■ TASK DIRECTIONS
Copy the entries below word for word, starting with their first line and going on through the line that contains "tindak pidana agar", with both of those lines included.

■ RECORD EXCERPTS
####################
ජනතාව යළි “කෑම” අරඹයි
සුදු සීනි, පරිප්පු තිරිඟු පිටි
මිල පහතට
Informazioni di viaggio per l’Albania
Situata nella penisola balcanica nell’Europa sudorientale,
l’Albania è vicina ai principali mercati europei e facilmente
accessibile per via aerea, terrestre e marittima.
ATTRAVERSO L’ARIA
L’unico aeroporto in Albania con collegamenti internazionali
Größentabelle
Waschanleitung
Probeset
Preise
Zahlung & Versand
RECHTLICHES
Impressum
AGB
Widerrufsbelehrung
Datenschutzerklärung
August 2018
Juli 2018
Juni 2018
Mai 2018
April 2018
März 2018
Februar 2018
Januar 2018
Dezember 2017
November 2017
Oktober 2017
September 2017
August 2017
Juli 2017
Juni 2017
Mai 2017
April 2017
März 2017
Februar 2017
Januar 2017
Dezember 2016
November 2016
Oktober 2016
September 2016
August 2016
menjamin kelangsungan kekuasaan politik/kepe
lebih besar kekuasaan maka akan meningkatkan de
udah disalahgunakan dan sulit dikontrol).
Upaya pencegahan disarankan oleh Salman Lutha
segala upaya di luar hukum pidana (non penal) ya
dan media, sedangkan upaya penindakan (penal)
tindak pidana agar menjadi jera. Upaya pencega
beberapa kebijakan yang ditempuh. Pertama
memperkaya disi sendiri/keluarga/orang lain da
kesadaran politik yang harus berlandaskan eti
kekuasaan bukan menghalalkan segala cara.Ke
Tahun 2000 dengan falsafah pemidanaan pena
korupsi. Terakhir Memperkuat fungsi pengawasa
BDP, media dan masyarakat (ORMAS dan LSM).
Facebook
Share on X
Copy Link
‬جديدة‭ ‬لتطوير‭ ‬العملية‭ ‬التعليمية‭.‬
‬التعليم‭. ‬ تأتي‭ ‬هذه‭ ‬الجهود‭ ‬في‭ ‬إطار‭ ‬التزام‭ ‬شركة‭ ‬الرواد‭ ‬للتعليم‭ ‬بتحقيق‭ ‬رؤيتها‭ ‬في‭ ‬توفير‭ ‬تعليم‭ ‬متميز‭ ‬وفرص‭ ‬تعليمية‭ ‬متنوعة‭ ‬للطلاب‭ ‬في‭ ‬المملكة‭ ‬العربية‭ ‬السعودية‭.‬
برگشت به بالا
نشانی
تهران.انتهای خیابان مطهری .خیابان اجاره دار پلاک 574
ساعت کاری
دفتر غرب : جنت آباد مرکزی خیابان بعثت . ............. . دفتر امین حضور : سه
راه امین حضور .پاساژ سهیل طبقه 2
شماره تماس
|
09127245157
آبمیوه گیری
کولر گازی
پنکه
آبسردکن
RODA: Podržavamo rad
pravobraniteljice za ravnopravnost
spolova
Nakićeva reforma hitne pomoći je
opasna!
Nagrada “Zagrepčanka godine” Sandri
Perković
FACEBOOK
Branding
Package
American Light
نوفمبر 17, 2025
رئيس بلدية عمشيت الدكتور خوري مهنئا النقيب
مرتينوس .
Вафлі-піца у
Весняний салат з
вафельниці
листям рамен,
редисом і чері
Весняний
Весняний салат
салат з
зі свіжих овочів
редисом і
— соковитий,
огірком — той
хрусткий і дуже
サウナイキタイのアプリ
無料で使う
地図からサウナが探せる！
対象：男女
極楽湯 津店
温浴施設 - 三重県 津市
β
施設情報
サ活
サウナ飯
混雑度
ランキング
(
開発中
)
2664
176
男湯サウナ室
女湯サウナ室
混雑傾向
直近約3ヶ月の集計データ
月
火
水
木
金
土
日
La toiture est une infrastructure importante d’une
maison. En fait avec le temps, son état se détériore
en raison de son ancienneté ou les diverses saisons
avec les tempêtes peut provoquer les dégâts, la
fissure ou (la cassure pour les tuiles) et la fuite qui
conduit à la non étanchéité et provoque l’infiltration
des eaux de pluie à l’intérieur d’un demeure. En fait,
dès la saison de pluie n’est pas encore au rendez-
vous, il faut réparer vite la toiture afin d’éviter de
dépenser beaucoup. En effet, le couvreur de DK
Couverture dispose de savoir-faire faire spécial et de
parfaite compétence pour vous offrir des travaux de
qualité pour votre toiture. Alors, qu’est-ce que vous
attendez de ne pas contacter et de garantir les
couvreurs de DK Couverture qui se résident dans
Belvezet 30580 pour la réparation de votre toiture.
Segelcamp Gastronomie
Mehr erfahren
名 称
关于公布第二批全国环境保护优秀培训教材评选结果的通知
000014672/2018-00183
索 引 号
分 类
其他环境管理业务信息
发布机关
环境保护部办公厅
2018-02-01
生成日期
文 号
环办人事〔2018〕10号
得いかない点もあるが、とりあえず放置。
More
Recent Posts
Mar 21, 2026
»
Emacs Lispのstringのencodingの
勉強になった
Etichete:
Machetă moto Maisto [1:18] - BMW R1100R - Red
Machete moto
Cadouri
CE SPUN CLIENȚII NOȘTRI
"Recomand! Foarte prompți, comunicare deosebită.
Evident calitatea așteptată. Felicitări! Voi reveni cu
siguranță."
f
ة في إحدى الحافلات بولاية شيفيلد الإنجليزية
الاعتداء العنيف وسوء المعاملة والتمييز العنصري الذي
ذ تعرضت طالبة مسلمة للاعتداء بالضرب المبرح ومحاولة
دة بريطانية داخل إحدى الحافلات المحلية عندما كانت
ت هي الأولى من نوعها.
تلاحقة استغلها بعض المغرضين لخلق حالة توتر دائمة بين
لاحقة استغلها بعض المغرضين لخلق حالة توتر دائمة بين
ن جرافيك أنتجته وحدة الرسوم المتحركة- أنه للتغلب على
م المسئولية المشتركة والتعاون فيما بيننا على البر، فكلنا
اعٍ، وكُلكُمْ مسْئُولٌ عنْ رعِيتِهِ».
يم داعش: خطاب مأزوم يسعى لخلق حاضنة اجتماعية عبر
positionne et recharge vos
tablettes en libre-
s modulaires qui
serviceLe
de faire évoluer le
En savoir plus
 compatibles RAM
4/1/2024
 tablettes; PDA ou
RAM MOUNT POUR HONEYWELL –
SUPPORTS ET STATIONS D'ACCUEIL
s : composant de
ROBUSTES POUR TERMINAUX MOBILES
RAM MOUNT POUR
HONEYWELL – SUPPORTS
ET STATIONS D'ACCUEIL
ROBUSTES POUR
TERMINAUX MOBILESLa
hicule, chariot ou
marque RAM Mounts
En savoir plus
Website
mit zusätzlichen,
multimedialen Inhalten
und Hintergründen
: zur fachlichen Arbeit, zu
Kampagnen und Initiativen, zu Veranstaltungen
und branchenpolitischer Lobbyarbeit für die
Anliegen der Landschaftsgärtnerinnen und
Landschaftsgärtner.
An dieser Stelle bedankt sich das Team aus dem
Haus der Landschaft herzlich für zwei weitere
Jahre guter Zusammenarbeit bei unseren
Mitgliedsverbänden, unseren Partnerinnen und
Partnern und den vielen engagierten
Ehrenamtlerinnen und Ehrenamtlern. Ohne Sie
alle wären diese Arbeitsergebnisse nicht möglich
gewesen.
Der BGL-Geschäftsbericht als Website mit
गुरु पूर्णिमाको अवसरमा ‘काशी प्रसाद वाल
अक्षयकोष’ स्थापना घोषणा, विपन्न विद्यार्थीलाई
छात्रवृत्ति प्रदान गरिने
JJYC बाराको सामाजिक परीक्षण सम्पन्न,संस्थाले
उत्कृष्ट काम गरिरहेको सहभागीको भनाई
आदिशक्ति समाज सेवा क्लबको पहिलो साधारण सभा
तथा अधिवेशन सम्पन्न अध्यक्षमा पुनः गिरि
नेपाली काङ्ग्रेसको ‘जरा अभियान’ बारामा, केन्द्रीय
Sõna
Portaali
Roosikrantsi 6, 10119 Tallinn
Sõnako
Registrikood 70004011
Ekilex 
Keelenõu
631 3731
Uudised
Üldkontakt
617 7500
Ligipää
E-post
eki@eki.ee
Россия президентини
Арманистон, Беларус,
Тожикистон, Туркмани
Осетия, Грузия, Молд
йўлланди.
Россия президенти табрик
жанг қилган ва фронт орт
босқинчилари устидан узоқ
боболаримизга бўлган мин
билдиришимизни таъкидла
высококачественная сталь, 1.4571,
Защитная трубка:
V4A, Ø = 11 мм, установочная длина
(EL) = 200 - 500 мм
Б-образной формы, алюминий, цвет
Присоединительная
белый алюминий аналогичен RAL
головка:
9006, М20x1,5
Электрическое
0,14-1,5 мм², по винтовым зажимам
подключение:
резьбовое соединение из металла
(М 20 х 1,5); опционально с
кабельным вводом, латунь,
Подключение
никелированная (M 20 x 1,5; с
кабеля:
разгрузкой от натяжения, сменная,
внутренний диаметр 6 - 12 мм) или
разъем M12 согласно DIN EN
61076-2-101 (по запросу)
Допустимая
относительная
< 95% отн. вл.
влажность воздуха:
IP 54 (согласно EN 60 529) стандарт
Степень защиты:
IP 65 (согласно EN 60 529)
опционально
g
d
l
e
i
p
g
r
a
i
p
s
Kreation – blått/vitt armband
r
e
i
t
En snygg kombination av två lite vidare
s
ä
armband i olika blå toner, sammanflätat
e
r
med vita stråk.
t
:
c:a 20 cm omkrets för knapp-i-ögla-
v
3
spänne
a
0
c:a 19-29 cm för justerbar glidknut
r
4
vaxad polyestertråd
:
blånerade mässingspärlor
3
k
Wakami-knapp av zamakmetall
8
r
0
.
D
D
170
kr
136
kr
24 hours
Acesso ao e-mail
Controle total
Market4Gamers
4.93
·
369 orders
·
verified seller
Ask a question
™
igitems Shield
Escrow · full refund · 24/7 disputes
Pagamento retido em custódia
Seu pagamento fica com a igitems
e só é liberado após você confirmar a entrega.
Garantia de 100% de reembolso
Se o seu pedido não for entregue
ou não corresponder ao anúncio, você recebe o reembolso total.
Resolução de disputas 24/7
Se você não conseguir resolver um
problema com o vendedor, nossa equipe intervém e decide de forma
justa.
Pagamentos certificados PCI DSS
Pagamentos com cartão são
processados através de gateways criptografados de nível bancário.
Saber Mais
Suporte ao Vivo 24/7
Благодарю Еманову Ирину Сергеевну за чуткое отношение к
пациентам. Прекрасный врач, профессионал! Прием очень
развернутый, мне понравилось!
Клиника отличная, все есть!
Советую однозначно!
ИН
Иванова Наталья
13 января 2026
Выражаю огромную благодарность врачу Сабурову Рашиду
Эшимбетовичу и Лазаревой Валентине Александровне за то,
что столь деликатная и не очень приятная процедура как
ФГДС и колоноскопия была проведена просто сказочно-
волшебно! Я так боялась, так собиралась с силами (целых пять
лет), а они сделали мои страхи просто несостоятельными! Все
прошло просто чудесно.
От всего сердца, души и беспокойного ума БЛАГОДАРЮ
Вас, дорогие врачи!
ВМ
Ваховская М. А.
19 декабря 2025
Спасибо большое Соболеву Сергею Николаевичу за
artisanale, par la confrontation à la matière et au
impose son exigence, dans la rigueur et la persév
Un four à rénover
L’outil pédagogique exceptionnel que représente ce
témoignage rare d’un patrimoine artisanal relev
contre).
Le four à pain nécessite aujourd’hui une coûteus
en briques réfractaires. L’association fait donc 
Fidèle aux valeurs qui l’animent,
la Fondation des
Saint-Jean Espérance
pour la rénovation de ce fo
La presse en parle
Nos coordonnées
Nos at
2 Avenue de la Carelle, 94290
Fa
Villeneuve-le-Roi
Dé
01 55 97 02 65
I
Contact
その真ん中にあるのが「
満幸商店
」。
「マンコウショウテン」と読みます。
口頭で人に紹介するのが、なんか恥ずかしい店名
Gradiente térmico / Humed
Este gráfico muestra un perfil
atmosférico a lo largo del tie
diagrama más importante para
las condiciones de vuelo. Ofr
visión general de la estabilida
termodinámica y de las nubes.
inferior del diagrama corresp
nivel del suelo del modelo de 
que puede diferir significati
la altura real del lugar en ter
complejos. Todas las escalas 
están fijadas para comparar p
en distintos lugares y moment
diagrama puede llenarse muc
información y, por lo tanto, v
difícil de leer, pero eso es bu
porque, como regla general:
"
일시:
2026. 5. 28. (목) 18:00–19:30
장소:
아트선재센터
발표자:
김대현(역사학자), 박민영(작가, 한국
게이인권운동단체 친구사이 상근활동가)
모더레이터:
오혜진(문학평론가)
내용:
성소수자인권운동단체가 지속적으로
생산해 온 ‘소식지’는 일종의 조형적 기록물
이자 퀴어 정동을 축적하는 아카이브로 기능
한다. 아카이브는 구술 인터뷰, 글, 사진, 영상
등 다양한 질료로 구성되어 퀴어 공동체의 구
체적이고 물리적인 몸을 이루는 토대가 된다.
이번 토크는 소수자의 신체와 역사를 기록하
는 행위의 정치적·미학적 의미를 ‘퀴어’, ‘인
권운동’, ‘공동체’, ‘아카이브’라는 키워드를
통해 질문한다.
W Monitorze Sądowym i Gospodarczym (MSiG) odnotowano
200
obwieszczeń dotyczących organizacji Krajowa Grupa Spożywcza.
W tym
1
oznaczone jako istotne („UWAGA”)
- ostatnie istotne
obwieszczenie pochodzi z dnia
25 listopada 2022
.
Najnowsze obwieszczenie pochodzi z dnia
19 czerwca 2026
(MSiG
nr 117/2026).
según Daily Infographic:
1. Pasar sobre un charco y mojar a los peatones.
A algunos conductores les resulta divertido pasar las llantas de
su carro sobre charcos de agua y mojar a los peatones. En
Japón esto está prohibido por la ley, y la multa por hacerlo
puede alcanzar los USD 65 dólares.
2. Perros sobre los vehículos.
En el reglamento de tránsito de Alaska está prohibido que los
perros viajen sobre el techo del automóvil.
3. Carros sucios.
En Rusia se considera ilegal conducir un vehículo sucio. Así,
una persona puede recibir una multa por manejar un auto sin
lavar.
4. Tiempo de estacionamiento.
####################
■ RESPONSE BOX
ජනතාව යළි “කෑම” අරඹයි
සුදු සීනි, පරිප්පු තිරිඟු පිටි
මිල පහතට
Informazioni di viaggio per l’Albania
Situata nella penisola balcanica nell’Europa sudorientale,
l’Albania è vicina ai principali mercati europei e facilmente
accessibile per via aerea, terrestre e marittima.
ATTRAVERSO L’ARIA
L’unico aeroporto in Albania con collegamenti internazionali
Größentabelle
Waschanleitung
Probeset
Preise
Zahlung & Versand
RECHTLICHES
Impressum
AGB
Widerrufsbelehrung
Datenschutzerklärung
August 2018
Juli 2018
Juni 2018
Mai 2018
April 2018
März 2018
Februar 2018
Januar 2018
Dezember 2017
November 2017
Oktober 2017
September 2017
August 2017
Juli 2017
Juni 2017
Mai 2017
April 2017
März 2017
Februar 2017
Januar 2017
Dezember 2016
November 2016
Oktober 2016
September 2016
August 2016
menjamin kelangsungan kekuasaan politik/kepe
lebih besar kekuasaan maka akan meningkatkan de
udah disalahgunakan dan sulit dikontrol).
Upaya pencegahan disarankan oleh Salman Lutha
segala upaya di luar hukum pidana (non penal) ya
dan media, sedangkan upaya penindakan (penal)
tindak pidana agar menjadi jera. Upaya pencega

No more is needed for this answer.